Don Cheadle’s Rhodey doesn’t get much to do while Ben Mendelsohn’s Talos is one of the most likeable characters who doesn’t get the meat he deserves (in short, underutilized).
Emilia Clarke exudes the star-charisma and larger than life persona from her Game of Thrones days back in the show as G’iah. She gets an important role, but not a complex one, and probably would be very pivotal for the future of the Marvel Cinematic Universe. Kingsley Ben-Adir’s Gravik, reminiscent of Karli Morganthau (Falcon & the Winter Soldier) is just a lost opportunity for the creators to churn a memorable antagonist.
Analysis
After 15 long years, Samuel Jackson finally has gotten his chance to shoulder and shine in an MCU outing, written by Bradstreet and directed by Ali Selim. Based on the Marvel Comics of the same name, Secret Invasion is the 9th television series produced by Marvel Studios.
** Spoiler-free Review ahead**
Secret Invasion is essentially a fantasy-thriller series. It’s very human, but the human can go back and forth time still being a human. There’s no super-hero in Secret Invasion to save the day or call the shots, but an ageing man who has to rise up and save the world from shape-shifting skrulls.
To begin with, Secret Invasion does start off with a very intriguing and promising premise. It ventures darker horizons with more mature execution (barring the MCU comedy quota), but this doesn’t last long. We have really good actors come and go, that includes Olivia Colman, Emilia Clarke, Ben Mendelsohn et al (the former getting little to do (but she aces whatever she gets) and the latter never getting the showdown her character deserved.
To think of a plot that follows a specimen of aliens Infiltrating the world, holding humans hostage by shape-shifting yada yada is very interesting on paper. Had the writing team put in more effort and had the producers not been adamant on a mini-series format, the show probably could have ended up as a really good binge.
However, the show does try to do things that actually stands novel, deviating from the comics. The entire idea of MCU Skrulls being refugees in search of a home, emotions and affection rather than the extraterrestrial aggressors from the comics and the spark of a rebellion that stems from disappointment and betrayal from humans, etc is a welcome change. But, the show doesn’t stand on its legs till the finale.
After a point there’s no more thrill of an espionage thriller, everything is out in the open, who’s who and what’s what is no more a secret. Secret Invasion falls under the shadow of predictability, boredom, & time constraints and ends up being a colossal disappointment one wouldn’t want to remember more of. No matter how much Kevin Feige tells you it’s connected to The Marvels or upcoming MCU films, you just don’t feel like finishing the show.

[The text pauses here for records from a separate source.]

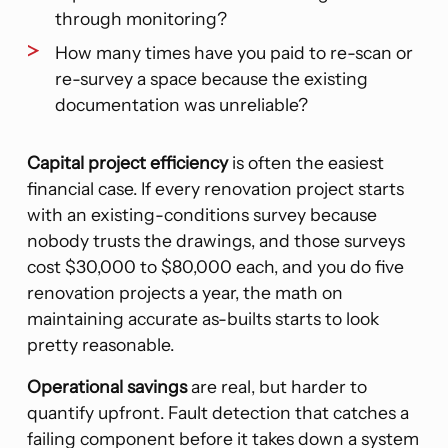
through monitoring?
How many times have you paid to re-scan or
re-survey a space because the existing
documentation was unreliable?
Capital project efficiency
is often the easiest
financial case. If every renovation project starts
with an existing-conditions survey because
nobody trusts the drawings, and those surveys
cost $30,000 to $80,000 each, and you do five
renovation projects a year, the math on
maintaining accurate as-builts starts to look
pretty reasonable.
Operational savings
are real, but harder to
quantify upfront. Fault detection that catches a
failing component before it takes down a system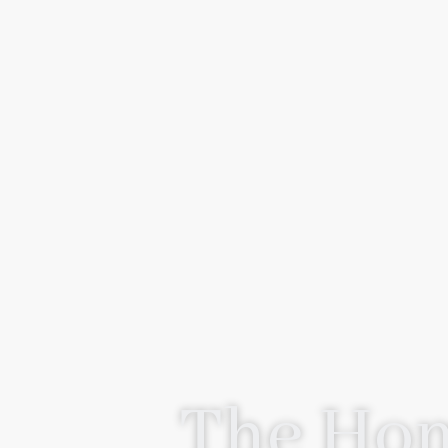
The Hom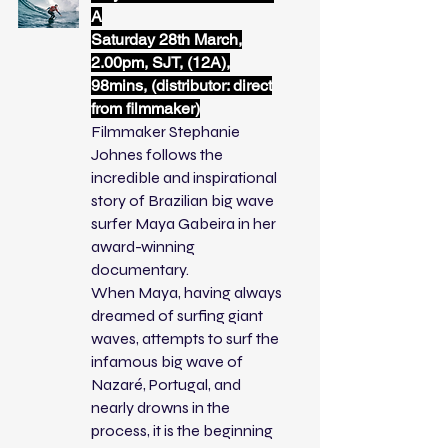
A
Saturday 28th March,
2.00pm, SJT, (12A),
98mins, (distributor: direct
from filmmaker)
Filmmaker Stephanie
Johnes follows the
incredible and inspirational
story of Brazilian big wave
surfer Maya Gabeira in her
award-winning
documentary.
When Maya, having always
dreamed of surfing giant
waves, attempts to surf the
infamous big wave of
Nazaré, Portugal, and
nearly drowns in the
process, it is the beginning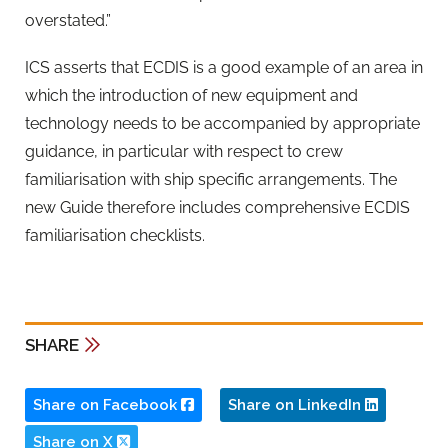
overstated.”
ICS asserts that ECDIS is a good example of an area in
which the introduction of new equipment and
technology needs to be accompanied by appropriate
guidance, in particular with respect to crew
familiarisation with ship specific arrangements. The
new Guide therefore includes comprehensive ECDIS
familiarisation checklists.
SHARE
Share on Facebook
Share on LinkedIn
Share on X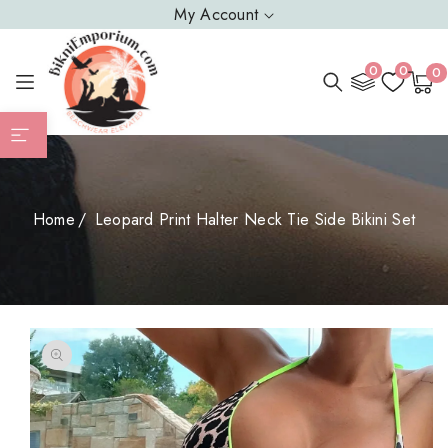
SKIP TO
My Account
CONTENT
0
0
0
0
Cart
item
Home
Leopard Print Halter Neck Tie Side Bikini Set
SKIP TO
PRODUCT
INFORMATION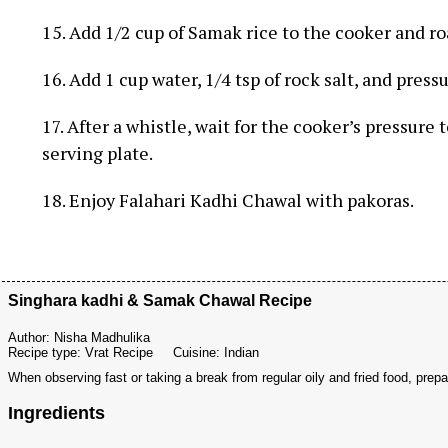
15. Add 1/2 cup of Samak rice to the cooker and r
16. Add 1 cup water, 1/4 tsp of rock salt, and pressu
17. After a whistle, wait for the cooker’s pressure 
serving plate.
18. Enjoy Falahari Kadhi Chawal with pakoras.
Singhara kadhi & Samak Chawal Recipe
Author:
Nisha Madhulika
Recipe type:
Vrat Recipe
Cuisine:
Indian
When observing fast or taking a break from regular oily and fried food, pr
Ingredients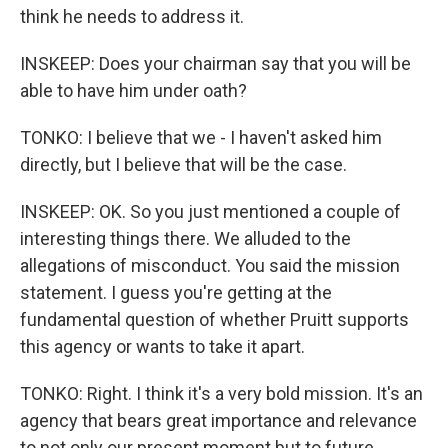
think he needs to address it.
INSKEEP: Does your chairman say that you will be
able to have him under oath?
TONKO: I believe that we - I haven't asked him
directly, but I believe that will be the case.
INSKEEP: OK. So you just mentioned a couple of
interesting things there. We alluded to the
allegations of misconduct. You said the mission
statement. I guess you're getting at the
fundamental question of whether Pruitt supports
this agency or wants to take it apart.
TONKO: Right. I think it's a very bold mission. It's an
agency that bears great importance and relevance
to not only our present moment but to future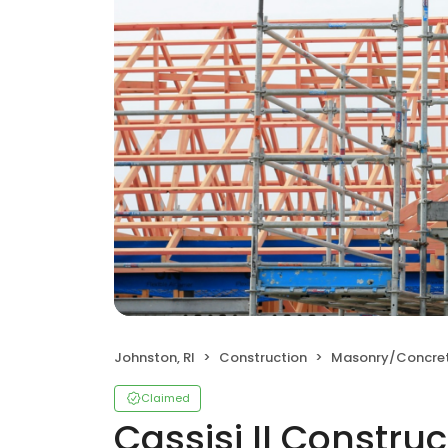
Johnston, RI
Construction
Masonry/Concre
Claimed
Cassisi II Construc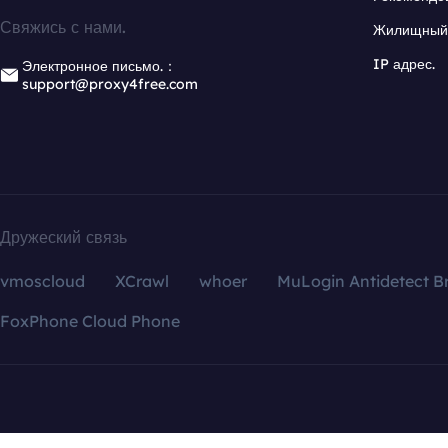
Свяжись с нами.
Жилищный 
IP адрес.
Электронное письмо.：
support@proxy4free.com
Дружеский связь
vmoscloud
XCrawl
whoer
MuLogin Antidetect B
FoxPhone Cloud Phone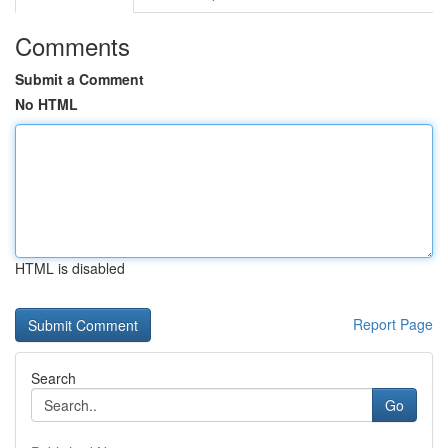
Comments
Submit a Comment
No HTML
HTML is disabled
Report Page
Search
Go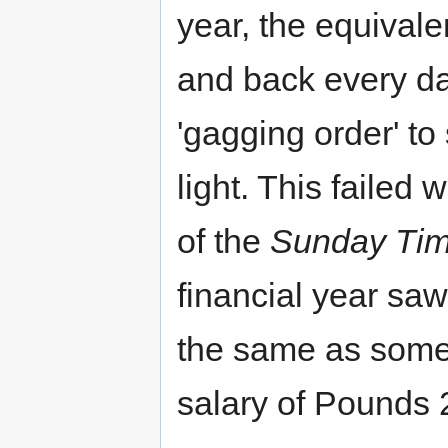
year, the equivale
and back every da
'gagging order' to
light. This failed
of the
Sunday Ti
financial year sa
the same as some
salary of Pounds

In short, the format of Secret Invasion and the cluelessness of its writers come as a killer for an otherwise intriguing idea. Die-hard MCU fanatics could give it a try, but one can’t help but notice how much the streaming wing of MCU has dented the brand and its outings quite badly in the last few years.
Music and Other Departments?
Ali Salem’s direction takes MCU back to the Winter Soldier/Captain America era with the grey-dull colour palette (goes well with the espionage sub-genre) and actually it does work (mostly). The music from Kris Bowers is quite ordinary and nothing special.
Highlights?
Nick Fury
Supporting Cast
Novel and Relevant concept
Story gets into dark realms
Drawbacks?
screenplay
Sluggish pace
Unconvincing chase sequences
abrupt ending
doesn’t justify the concept’s relevancy
Underutilized starcast
Did I Enjoy It?
Not much.
Will You Recommend It?
Not really. If you’re an MCU fanatic, you may want to give it a try.